---- Metin

Niğde’nin Bal ligindeki temsilcisi Niğde Belediyespor Pazar günü İmamoğlu Belediyespor ile kendi evi ve seyircisi önünde unutulmayacak bir mağlubiyet aldı..

Niğde’nin Bal ligindeki temsilcisi Niğde Belediyespor Pazar günü İmamoğlu Belediyespor ile kendi evi ve seyircisi önünde unutulmayacak bir mağlubiyet aldı..

Unutulmayacak derken skor açısından demek istemedim.

Genel olarak karşılaşmayı enine boyuna bir değerlendirmek lazım.

İlk önce takımdan başlamak en doğrusu sanırım.

Takım bu karşılaşmada daha önce oynadığı oyunu kesinlikle oynamadı. Rakibin lidere karşı dirençli futbol oynaması futbolun doğasında var. Geçmişte Niğde Spor 5 Şubat Stadyumunda Beşiktaş’a kök söktürmedi mi. Bu maç ta aynen öyle oldu. Bir de kalemizde gördüğümüz gol işin tuzu biberi oldu.

Rakip İmamoğlu gerçekten Niğde Belediye karşısında akıllı bir futbol sergiledi. Yanımdaki arkadaşıma karşılaşmanın ilk 10 dakikası içerisinde bu gün takım iyi değil, rakip takım çok daha etkili oynuyor. Biz bu oyun karşısında istediğimizi yapamıyoruz. İçimde bir sıkıntı var. İnşAllah korktuğum olmaz demiştim. O da bana unut abi öyle bir şey olmaz demişti. Korktuğum başıma geldi desem yeridir ve  yenildik..  

İşin en kritik tarafına gelince maçın hakemi karşılaşmada verdiği kararlar ile hem taraftarı hem de futbolcuları çileden çıkardı.  Sadece bizim takımı değil rakip takımı da çileden çıkardı. Sonuçta maçı o yönetiyor ve onun dediği oluyor. Maçı hakem şöyle yaptı böyle yaptı ya kadar getirmek yerine adam akıllı oynayıp maçı almamız gerekiyordu işte biz onu yapamadık.

--------
---- Veri Listesi

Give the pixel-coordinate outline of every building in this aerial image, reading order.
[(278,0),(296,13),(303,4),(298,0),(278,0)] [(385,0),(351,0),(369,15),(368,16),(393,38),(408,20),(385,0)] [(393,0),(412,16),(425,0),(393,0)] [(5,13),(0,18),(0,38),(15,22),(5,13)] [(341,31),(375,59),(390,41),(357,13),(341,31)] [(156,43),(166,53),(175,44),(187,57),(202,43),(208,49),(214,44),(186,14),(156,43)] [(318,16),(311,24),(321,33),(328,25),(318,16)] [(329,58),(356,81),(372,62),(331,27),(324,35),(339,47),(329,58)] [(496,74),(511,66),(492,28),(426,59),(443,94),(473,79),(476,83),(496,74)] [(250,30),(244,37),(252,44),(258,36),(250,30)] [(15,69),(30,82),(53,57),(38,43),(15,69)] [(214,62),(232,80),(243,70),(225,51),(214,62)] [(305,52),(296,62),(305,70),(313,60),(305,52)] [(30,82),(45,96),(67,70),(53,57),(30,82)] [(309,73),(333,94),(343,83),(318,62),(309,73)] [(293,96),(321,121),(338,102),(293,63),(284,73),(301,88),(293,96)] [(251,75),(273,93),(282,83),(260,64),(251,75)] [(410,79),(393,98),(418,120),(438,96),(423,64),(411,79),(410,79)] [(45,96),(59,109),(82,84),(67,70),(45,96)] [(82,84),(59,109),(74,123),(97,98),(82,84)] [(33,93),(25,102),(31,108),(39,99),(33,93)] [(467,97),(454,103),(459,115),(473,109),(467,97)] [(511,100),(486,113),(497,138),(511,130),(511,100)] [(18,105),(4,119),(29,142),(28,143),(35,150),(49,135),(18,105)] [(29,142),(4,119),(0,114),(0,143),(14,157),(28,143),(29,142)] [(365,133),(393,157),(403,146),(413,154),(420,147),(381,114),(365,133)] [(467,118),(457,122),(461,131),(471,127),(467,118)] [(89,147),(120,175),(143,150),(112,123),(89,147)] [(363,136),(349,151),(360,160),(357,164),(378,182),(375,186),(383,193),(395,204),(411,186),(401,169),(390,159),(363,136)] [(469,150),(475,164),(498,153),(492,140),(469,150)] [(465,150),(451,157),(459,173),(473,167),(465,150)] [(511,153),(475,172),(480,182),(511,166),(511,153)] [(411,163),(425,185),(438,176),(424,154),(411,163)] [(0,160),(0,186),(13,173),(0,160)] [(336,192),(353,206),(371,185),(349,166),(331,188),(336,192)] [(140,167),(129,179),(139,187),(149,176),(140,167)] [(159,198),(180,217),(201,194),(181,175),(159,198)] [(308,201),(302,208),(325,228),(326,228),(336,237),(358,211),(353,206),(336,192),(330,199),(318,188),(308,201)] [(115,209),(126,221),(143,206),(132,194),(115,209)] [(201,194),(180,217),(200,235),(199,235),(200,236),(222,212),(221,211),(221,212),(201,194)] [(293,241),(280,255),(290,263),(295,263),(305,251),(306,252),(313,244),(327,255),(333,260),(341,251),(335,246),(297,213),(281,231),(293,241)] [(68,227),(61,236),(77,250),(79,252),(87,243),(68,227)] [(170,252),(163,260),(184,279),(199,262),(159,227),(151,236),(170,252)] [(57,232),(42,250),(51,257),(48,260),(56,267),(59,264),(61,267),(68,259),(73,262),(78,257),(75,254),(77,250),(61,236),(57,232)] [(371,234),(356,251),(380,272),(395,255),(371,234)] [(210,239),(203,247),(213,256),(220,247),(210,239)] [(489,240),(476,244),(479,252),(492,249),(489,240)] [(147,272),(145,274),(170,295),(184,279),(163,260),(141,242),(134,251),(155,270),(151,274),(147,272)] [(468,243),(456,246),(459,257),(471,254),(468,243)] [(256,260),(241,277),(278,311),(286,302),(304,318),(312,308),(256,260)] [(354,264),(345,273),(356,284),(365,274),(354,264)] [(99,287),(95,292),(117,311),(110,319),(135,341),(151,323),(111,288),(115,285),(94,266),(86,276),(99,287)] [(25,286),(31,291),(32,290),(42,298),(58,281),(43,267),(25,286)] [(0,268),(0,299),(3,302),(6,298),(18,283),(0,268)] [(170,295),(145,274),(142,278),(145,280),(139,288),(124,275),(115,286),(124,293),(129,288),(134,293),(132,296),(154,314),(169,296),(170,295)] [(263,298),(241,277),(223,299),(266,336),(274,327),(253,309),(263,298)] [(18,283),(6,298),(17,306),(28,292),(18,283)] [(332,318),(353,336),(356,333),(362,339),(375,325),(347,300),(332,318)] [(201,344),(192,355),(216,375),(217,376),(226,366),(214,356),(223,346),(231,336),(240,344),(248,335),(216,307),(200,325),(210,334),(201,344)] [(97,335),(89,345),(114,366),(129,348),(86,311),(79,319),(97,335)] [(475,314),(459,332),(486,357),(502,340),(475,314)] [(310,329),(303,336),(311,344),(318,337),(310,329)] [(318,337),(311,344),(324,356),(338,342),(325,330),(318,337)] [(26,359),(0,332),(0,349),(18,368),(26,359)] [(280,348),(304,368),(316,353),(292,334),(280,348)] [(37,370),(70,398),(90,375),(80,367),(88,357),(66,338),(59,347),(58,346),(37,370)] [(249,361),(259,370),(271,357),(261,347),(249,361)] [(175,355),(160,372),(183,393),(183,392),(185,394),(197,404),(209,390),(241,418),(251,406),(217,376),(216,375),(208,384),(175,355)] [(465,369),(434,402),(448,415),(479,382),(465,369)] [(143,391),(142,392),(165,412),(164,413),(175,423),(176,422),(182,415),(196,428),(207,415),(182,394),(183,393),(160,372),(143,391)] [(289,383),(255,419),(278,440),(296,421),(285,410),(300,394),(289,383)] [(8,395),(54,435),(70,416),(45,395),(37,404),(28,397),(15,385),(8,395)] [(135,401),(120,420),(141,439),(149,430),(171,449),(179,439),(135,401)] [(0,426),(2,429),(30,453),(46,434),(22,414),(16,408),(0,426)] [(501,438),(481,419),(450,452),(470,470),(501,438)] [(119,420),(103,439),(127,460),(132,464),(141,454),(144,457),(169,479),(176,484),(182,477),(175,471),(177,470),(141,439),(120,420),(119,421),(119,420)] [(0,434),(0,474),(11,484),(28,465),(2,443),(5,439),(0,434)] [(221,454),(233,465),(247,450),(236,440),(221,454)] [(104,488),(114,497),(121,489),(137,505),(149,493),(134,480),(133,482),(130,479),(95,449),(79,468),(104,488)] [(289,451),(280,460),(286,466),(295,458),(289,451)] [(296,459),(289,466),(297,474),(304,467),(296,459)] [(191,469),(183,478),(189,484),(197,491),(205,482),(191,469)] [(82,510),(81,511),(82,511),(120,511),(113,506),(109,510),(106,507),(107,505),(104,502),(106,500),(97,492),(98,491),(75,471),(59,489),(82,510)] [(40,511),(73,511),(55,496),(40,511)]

--------

### Alıştırmalar:
1/ Maç yorumuna göre şu soruları yanıtlayın:
(a) Niğde Belediyespor Pazar günü kendi evinde hangi takımla karşılaştı?
(b) Niğde Spor geçmişte hangi stadyumda Beşiktaş'a kök söktürdü?
(c) Maçın hakemi verdiği kararlarla kimleri çileden çıkardı?
2/ Maç yorumundan bir bölümü olduğu gibi çıkarın: "Genel olarak karşılaşmayı" sözlerinin geçtiği yerden başlayın, "tuzu biberi oldu." sözlerinden sonra durun.

### Alıştırma Yanıtları:
1/
(a) İmamoğlu Belediyespor
(b) 5 Şubat Stadyumu
(c) Hem taraftarı hem futbolcuları; yalnızca Niğde Belediyespor'u değil, rakip takımı da

2/
Genel olarak karşılaşmayı enine boyuna bir değerlendirmek lazım.

İlk önce takımdan başlamak en doğrusu sanırım.

Takım bu karşılaşmada daha önce oynadığı oyunu kesinlikle oynamadı. Rakibin lidere karşı dirençli futbol oynaması futbolun doğasında var. Geçmişte Niğde Spor 5 Şubat Stadyumunda Beşiktaş’a kök söktürmedi mi. Bu maç ta aynen öyle oldu. Bir de kalemizde gördüğümüz gol işin tuzu biberi oldu.